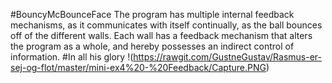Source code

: #BouncyMcBounceFace
The program has multiple internal feedback mechanisms, as it communicates with itself continually, as the ball bounces off of the different walls. Each wall has a feedback mechanism that alters the program as a whole, and hereby possesses an indirect control of information.
#In all his glory
!(https://rawgit.com/GustneGustav/Rasmus-er-sej-og-flot/master/mini-ex4%20-%20Feedback/Capture.PNG)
════
▶ [Task requirements]
With the pictures removed, return all the entries exactly.

▶ [Response area]
Source code

: #BouncyMcBounceFace
The program has multiple internal feedback mechanisms, as it communicates with itself continually, as the ball bounces off of the different walls. Each wall has a feedback mechanism that alters the program as a whole, and hereby possesses an indirect control of information.
#In all his glory
!(https://rawgit.com/GustneGustav/Rasmus-er-sej-og-flot/master/mini-ex4%20-%20Feedback/Capture.PNG)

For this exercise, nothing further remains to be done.